Correspondance 1812-1876, 3/1850/CCCX


CCCX

À JOSEPH MAZZINI, À LONDRES


Nohant, 10 mars 1850.


Mon ami,

J’ai pris plus de courage depuis que je ne vous ai écrit, bien que j’aie perdu plus de santé et de force physique. Mais ce qui me donne patience, c’est justement que je ne me sens plus cette énergie matérielle qui résistait à tous les coups. À présent, je n’aurai qu’à me laisser faire pour m’en aller tout doucement et sans crime, puisque, selon vous, c’est un crime de s’en aller volontairement. Je persiste à croire que nous avons tous cette liberté, ce droit de protester contre la vie, telle que l’ont faite les erreurs et les mauvaises passions des sociétés fausses et injustes. Et, quand beaucoup de nous auraient suivi mon exemple, où eût été le mal ? Tous ces suicides qui ont marqué les années scandaleuses et impies de l’empire romain ne sont-ils pas une protestation qui a son importance et qui a eu son effet ?

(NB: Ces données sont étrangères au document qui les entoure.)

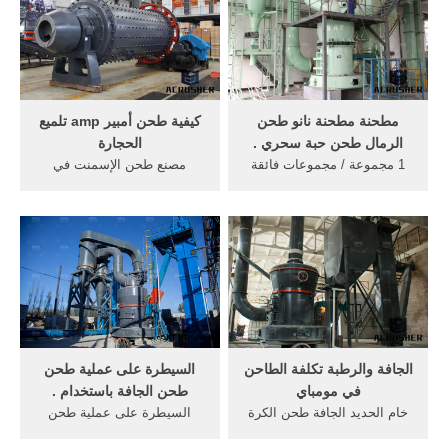
مطحنة مطحنة نانو طحن
كيفية طحن أمبير amp تلميع
الرمال طحن حبة سحري .
الحجارة
1 مجموعة / مجموعات فائقة
مصنع طحن الإسمنت في
غرامة الطلاء خلط آلة طحن ...
bulndsahar يصل المطاحن ...
طحن المطاحن ... الجافة
تلميع الحجارة التلميع الجافة, ...
طاحونة ...
محطم غرامة ...
الجافة والرطبة تكلفة الطاحن
السيطرة على عملية طحن
في مومباي
طحن الجافة باستخدام .
خام الحديد الجافة طحن الكرة
السيطرة على عملية طحن
المطاحن; إغلاق الجافة الدائرة
طحن الجافة باستخدام تراجع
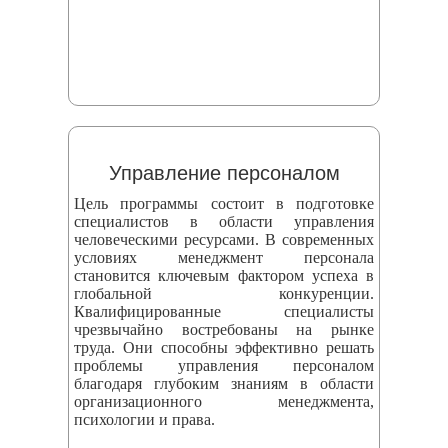
Управление персоналом
Цель программы состоит в подготовке
специалистов в области управления
человеческими ресурсами. В современных
условиях менеджмент персонала
становится ключевым фактором успеха в
глобальной конкуренции.
Квалифицированные специалисты
чрезвычайно востребованы на рынке
труда. Они способны эффективно решать
проблемы управления персоналом
благодаря глубоким знаниям в области
организационного менеджмента,
психологии и права.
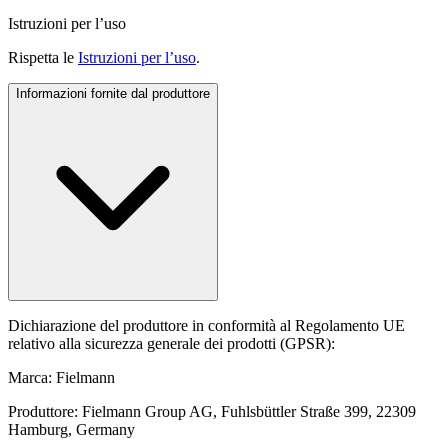
Istruzioni per l’uso
Rispetta le
Istruzioni per l’uso
.
Informazioni fornite dal produttore
Dichiarazione del produttore in conformità al Regolamento UE
relativo alla sicurezza generale dei prodotti (GPSR):
Marca: Fielmann
Produttore: Fielmann Group AG, Fuhlsbüttler Straße 399, 22309
Hamburg, Germany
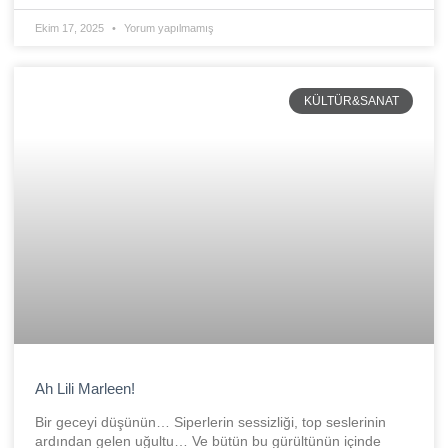
Ekim 17, 2025
Yorum yapılmamış
KÜLTÜR&SANAT
Ah Lili Marleen!
Bir geceyi düşünün… Siperlerin sessizliği, top seslerinin
ardından gelen uğultu… Ve bütün bu gürültünün içinde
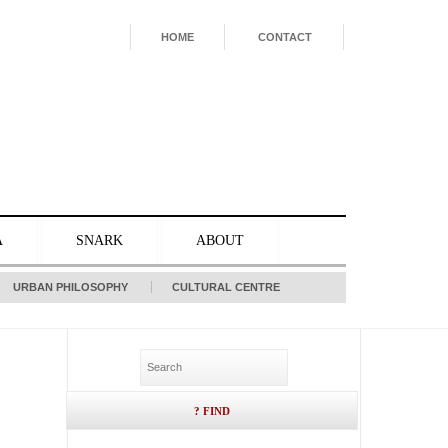
HOME
CONTACT
A
SNARK
ABOUT
URBAN PHILOSOPHY
CULTURAL CENTRE
.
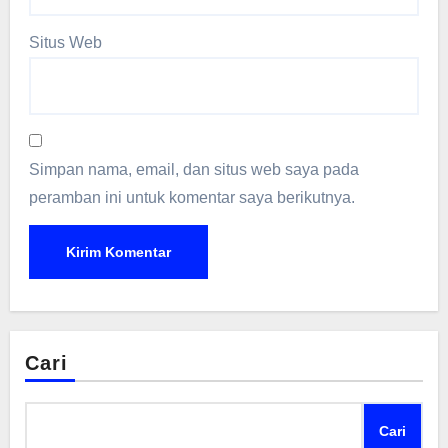
Situs Web
Simpan nama, email, dan situs web saya pada
peramban ini untuk komentar saya berikutnya.
Cari
Cari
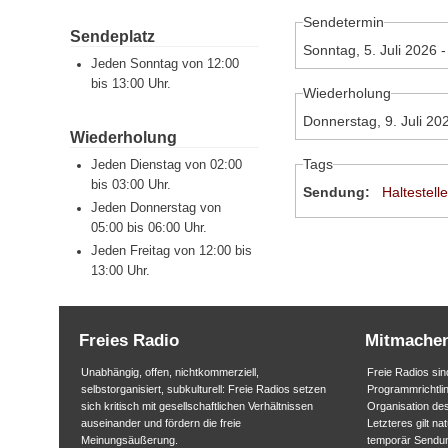
Sendetermin
Sendeplatz
Sonntag, 5. Juli 2026 
Jeden Sonntag von 12:00
bis 13:00 Uhr.
Wiederholung
Donnerstag, 9. Juli 20
Wiederholung
Tags
Jeden Dienstag von 02:00
bis 03:00 Uhr.
Sendung:
Haltestell
Jeden Donnerstag von
05:00 bis 06:00 Uhr.
Jeden Freitag von 12:00 bis
13:00 Uhr.
Freies Radio
Mitmache
Unabhängig, offen, nichtkommerziell,
Freie Radios sind
selbstorganisiert, subkulturell: Freie Radios setzen
Programmrichtlin
sich kritisch mit gesellschaftlichen Verhältnissen
Organisation des
auseinander und fördern die freie
Letzteres gilt na
Meinungsäußerung.
temporär Sendu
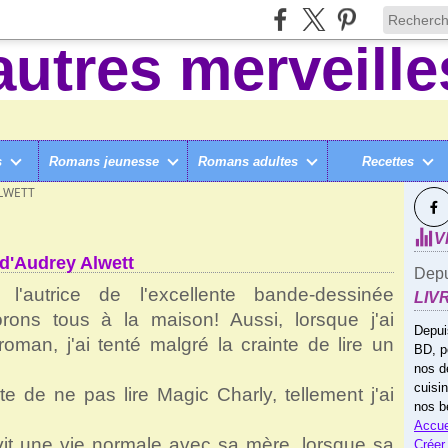
s
Romans jeunesse
Romans adultes
Recettes
SUI
LÈGE ET +
>
ALWETT
V
 d'Audrey Alwett
Depu
l'autrice de l'excellente bande-dessinée
LIV
ons tous à la maison! Aussi, lorsque j'ai
Depui
roman, j'ai tenté malgré la crainte de lire un
BD, p
nos d
cuisi
te de ne pas lire Magic Charly, tellement j'ai
nos b
Accue
vit une vie normale avec sa mère, lorsque sa
Créer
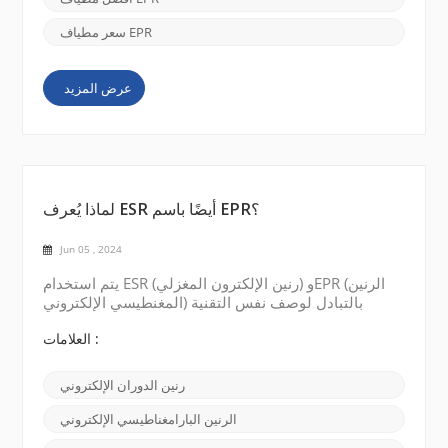
سعر مطياف EPR
عرض المزيد
لماذا يُعرف ESR أيضًا باسم EPR؟
Jun 05 , 2024
يتم استخدام ESR (رنين الإلكترون المغزلي) وEPR (الرنين
المغنطيسي الإلكتروني) بالتبادل لوصف نفس التقنية
الطيفية. يمكن إرجاع سبب الاسمين المختلفين إلى التطور
التاريخي للمجال وبعض القصص المثيرة للاهتمام المحيطة
العلامات :
به. في الأصل، كانت هذه التقنية تسمى ESR، أو رنين
دوران الإلكترون . تم اكتشافه في منتصف القرن العشرين
رنين الدوران الإلكتروني
من قبل علماء الفيزياء الذين كانوا يدرسون سلوك
الإلكترونات في المجالات المغناطيسية. ولاحظوا...
الرنين البارامغناطيسي الإلكتروني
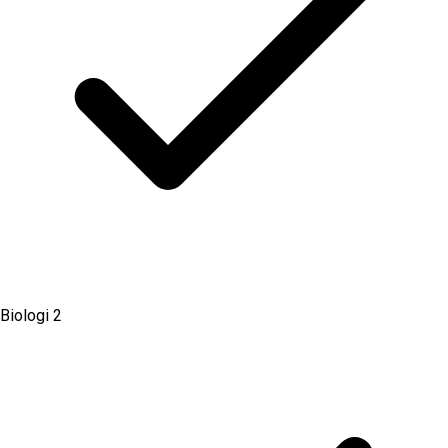
Biologi 2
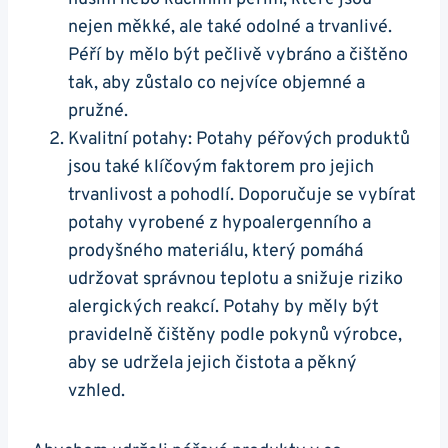
nejen měkké, ale také odolné a trvanlivé.
Péří by mělo být pečlivě vybráno a čištěno
tak, aby zůstalo co nejvíce objemné a
pružné.
Kvalitní potahy: Potahy péřových produktů
jsou také klíčovým faktorem pro jejich
trvanlivost a pohodlí. Doporučuje se vybírat
potahy vyrobené z hypoalergenního a
prodyšného materiálu, který pomáhá
udržovat správnou teplotu a snižuje riziko
alergických reakcí. Potahy by měly být
pravidelně čištěny podle pokynů výrobce,
aby se udržela jejich čistota a pěkný
vzhled.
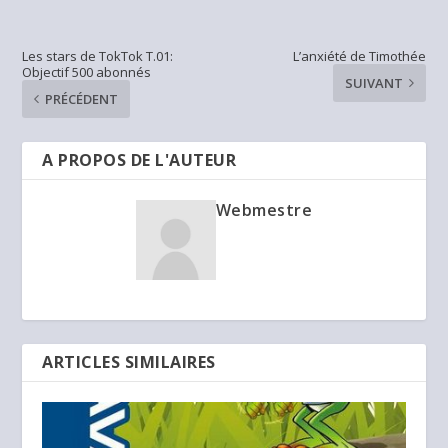
Les stars de TokTok T.01:
L’anxiété de Timothée
Objectif 500 abonnés
SUIVANT
PRÉCÉDENT
A PROPOS DE L'AUTEUR
Webmestre
ARTICLES SIMILAIRES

Quand les premiers chrétiens se jetèrent dans les thébaïdes, n’était-ce pas une manière de se tuer et de protester contre la corruption et les violences des sociétés ? Et quand ce peuple, qui oublie ses martyrs en prison et dans l’exil, apprendrait que Barbès et autres ont mis fin à des jours intolérables, où serait le mal encore une fois ? Moi, je suis toujours plus frappée des actes de désespoir que des résistances héroïques, et j’ai plus appris à haïr l’injustice en voyant la mort volontaire de certains anciens qu’en lisant les écrits des inébranlables stoïques.

Mais laissons ce morne chapitre, qui ne vous convaincrait pas, puisque vous appréciez tout cela avec un autre sentiment. Ce sentiment est plus puissant que tous les raisonnements du monde. D’ailleurs, je n’aurai pas la force que j’ambitionne, je ne me tuerai pas. Se tuer n’est rien, sans doute ; mais s’endurcir contre les larmes de quelques êtres qui ne vivent que par vous, c’est là ce qui me manquera probablement. Et puis à quoi bon, puisqu’on meurt sans cela ?

Ne vous tourmentez pas et ne vous affligez pas des lettres que je vous écris. Les lettres, surtout les lettres espacées, sont plus sombres que la vie courante, parce qu’elles résument certain sentiment suprême, certaine conclusion fatale qui se trouve au bout de tout, quand on se recueille pour ouvrir à un ami le fond de son cœur. Dans la vie courante, rien ne paraît. On a des habitudes de gaieté, parce qu’en France surtout la gaieté, la légèreté apparente est comme une loi de savoir-vivre. Dans certains milieux particulièrement, il faut toujours savoir rire avec ceux qui rient. Je vis presque toujours avec des artistes, avec des personnes jeunes ; on s’amuse chez moi et j’y suis toujours gaie.

J’y suis heureuse et très tranquille si l’on n’apprécie que les relations apparentes. Le mal de ma vie est en moi. Il est dans ma secrète appréciation de toutes ces choses qui paraissent si divertissantes et qui font vibrer dans le fond de mon âme des cordes si lugubres. Rassurez-vous donc, je porte bien mon costume, et personne que vous peut-être ne se doutera jamais que je me meurs de chagrin.

Vous êtes content, vous, dans ce moment-ci, n’est-ce pas ? Nos élections sont bonnes et tous mes amis sont pleins de joie et d’espérance. Ils disent, et je pense qu’ils ont raison, que nous irons sans secousse jusqu’aux prochaines élections générales et qu’alors la majorité sera dans le sens de l’avenir républicain. Je le crois aussi. Mais cela ne rendra pas la vie à ceux qui sont morts victimes de l’ignorance et de l’indécision des masses ; vous acceptez la loi du malheur, vous êtes religieux.

Il se peut qu’en fin de compte, je sois impie, puisque je ne peux pas me soumettre au mal accompli, à ce passé que Dieu lui-même ne peut réparer, puisqu’il ne peut le reprendre, et qui saigne toujours en moi comme une blessure incurable.

Cher ami, ne perdez pas votre temps à répondre à mes tristes lettres et à réfuter ce que vous regardez comme mes hérésies. Aimez-moi, et envoyez-moi deux lignes quand vous avez le temps, pour me parler de vous et me dire que vous vous souvenez de moi.